Think small. One vestige of the social media explosion is a need to think mass. If it doesn’t appeal to everyone, the thinking goes, it’s not worth it. Not for me. Think of the smallest conceivable market and describe a product that overwhelms it with its remarkability. Be remarkable by being curated – think about organic food, speciality coffee.

Differentiate your customers. From the above two points, find the market segment that wants your product and ‘own your market’. Within this, find the group that’s most likely to influence other customers – cater to the customers you would choose if you could choose your customers. Have the insight and guts to craft a Purple Cow product/service offering that gets the right people to seek them out.

Find things that are ‘just not done’ in your industry. And then go ahead and do them.

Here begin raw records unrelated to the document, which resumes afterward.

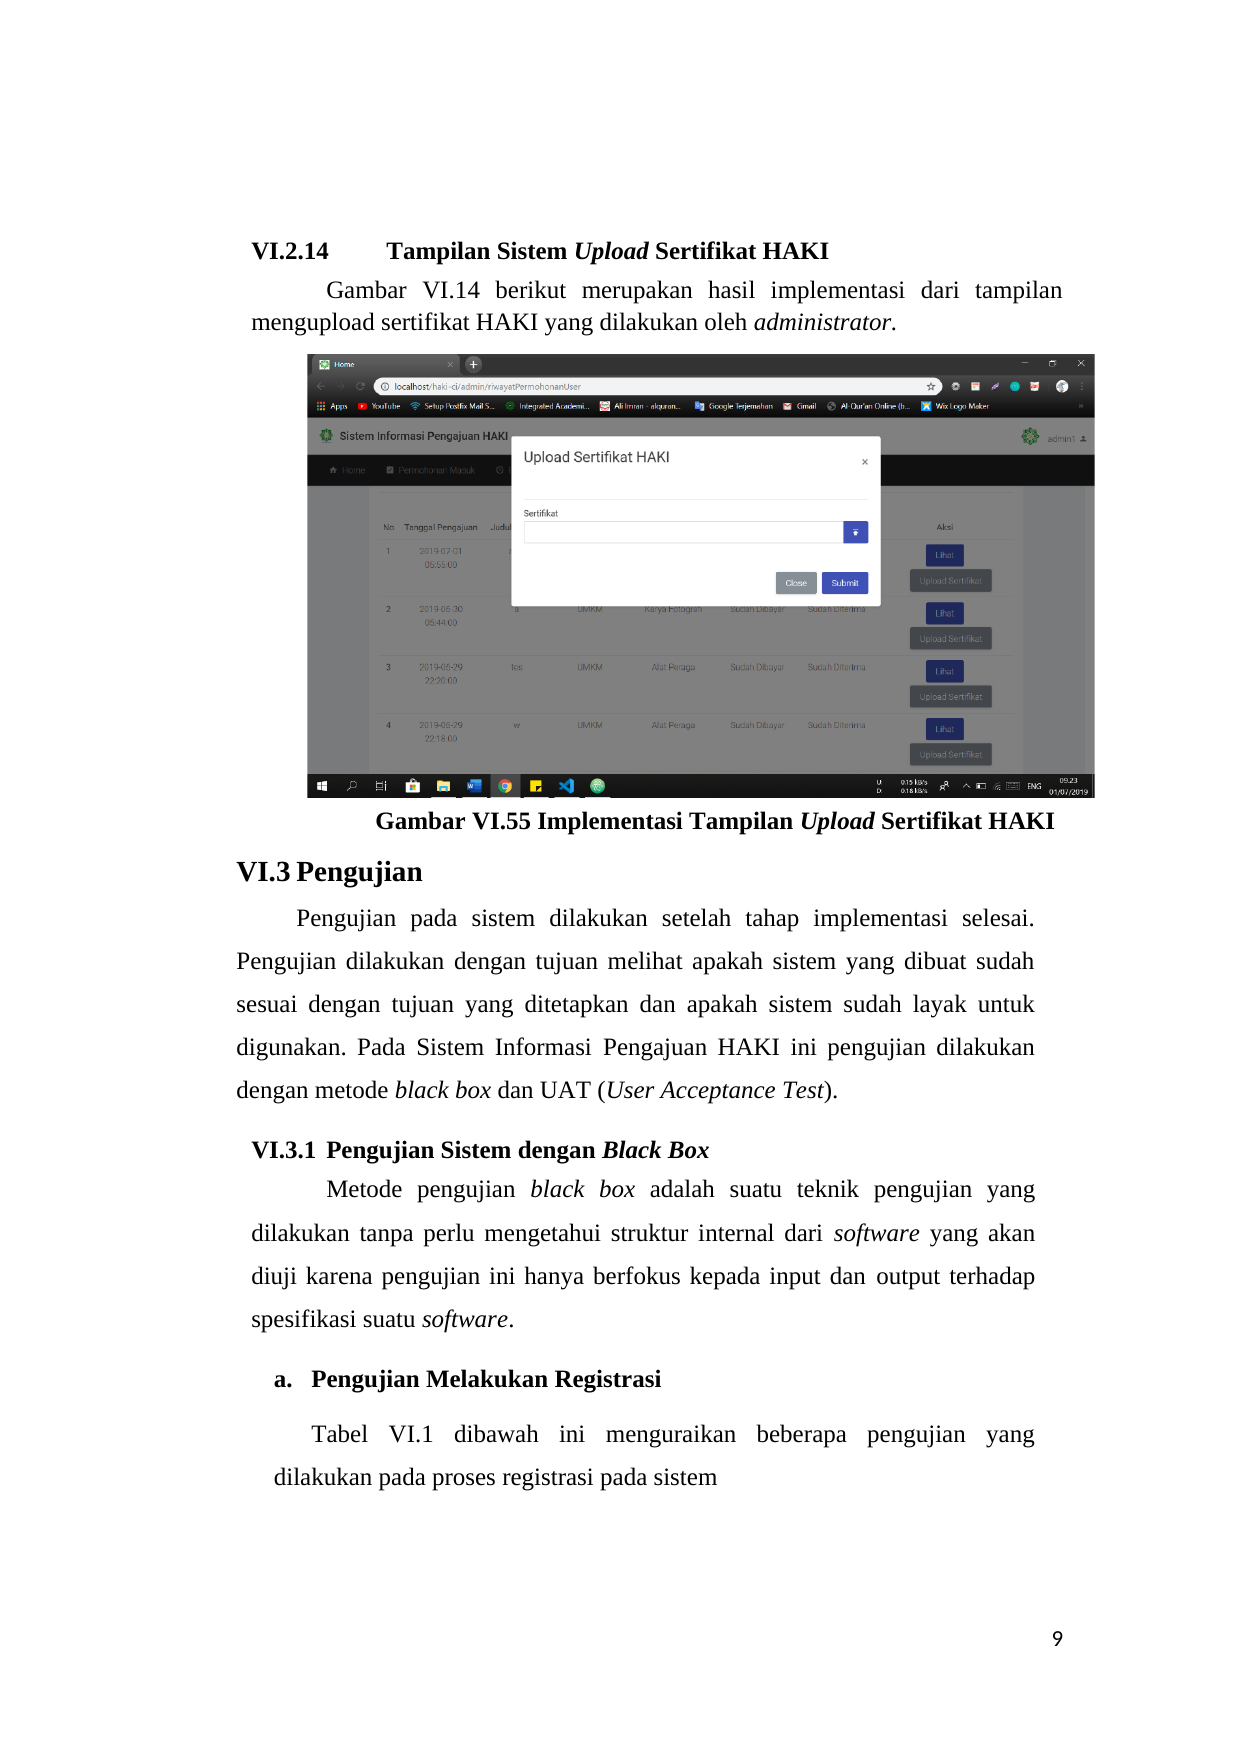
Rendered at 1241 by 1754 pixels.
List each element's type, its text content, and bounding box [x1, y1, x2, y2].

text Metode pengujian black box adalah suatu teknik pengujian yang dilakukan tanpa perlu mengetahui struktur internal dari software yang akan diuji karena pengujian ini hanya berfokus kepada input dan output terhadap spesifikasi suatu software. [251, 1174, 1035, 1333]
text Pengujian pada sistem dilakukan setelah tahap implementasi selesai. Pengujian dilakukan dengan tujuan melihat apakah sistem yang dibuat sudah sesuai dengan tujuan yang ditetapkan dan apakah sistem sudah layak untuk digunakan. Pada Sistem Informasi Pengajuan HAKI ini pengujian dilakukan dengan metode black box dan UAT (User Acceptance Test). [236, 903, 1035, 1104]
subtitle Pengujian Sistem dengan Black Box [251, 1135, 1063, 1164]
text Gambar VI.14 berikut merupakan hasil implementasi dari tampilan mengupload sertifikat HAKI yang dilakukan oleh administrator. [251, 276, 1063, 335]
subtitle Pengujian [236, 354, 1063, 888]
subtitle Tampilan Sistem Upload Sertifikat HAKI [251, 236, 1063, 265]
text Tabel VI.1 dibawah ini menguraikan beberapa pengujian yang dilakukan pada proses registrasi pada sistem [274, 1419, 1035, 1491]
subtitle Pengujian Melakukan Registrasi [274, 1364, 1063, 1392]
picture [307, 354, 1095, 798]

Ask ‘Why not?’ – almost everything you do is the result of fear or inertia or a historical lack of someone asking, ‘Why?’ Uber and Airbnb did just that, and what about Tesla – who gave away their IP of their electric batteries?

Playing it safe. Following the rules. They seem like the best ways to avoid failure. Alas, that pattern is a dangerous and mistaken fallacy. In a crowded marketplace, fitting in is failing, not standing out is the same as being invisible. Half-measures simply won’t do. Being noticed is not the same as being remarkable. Running down the street naked will get you noticed, but it won’t accomplish much. It’s easy to pull off a stunt, but not useful.

Part of what it takes to do something remarkable is to do something first and best. Roger Bannister was remarkable. The next guy, the guy who broke Bannister’s record wasn’t. He was just faster, but it didn’t matter. Godin challenges startups to be a Purple Cow, crafting something truly exceptional in everything we create or do. Like PayPal did in challenging the status quo, be unexpected. Be remarkable.

Musicians like Tim Booth are intrinsically motivated to innovate their craft, reflecting the guile, graft and learning journey of any entrepreneur. Booth is a talented, spirited man, driven, passionate – and that’s what every entrepreneur does too.

Most bands of James’s vintage are on the nostalgia circuit, but James are not ready for heritage status yet. They channel the spirit of punk, subverting expectations and forever doing everything on their own terms. Having joined James in 1982 as a drama student, Tim Booth remains a vibrant statement of continuing creative intent.

That’s what every entrepreneur must do too, use creativity to shape their own agenda and make their mark as a Purple Cow. Ideas are at the core of the modern economy, use your creativity to shape your future. As Pablo Picasso said, Others have seen what is and asked why. I have seen what could be and asked – why not?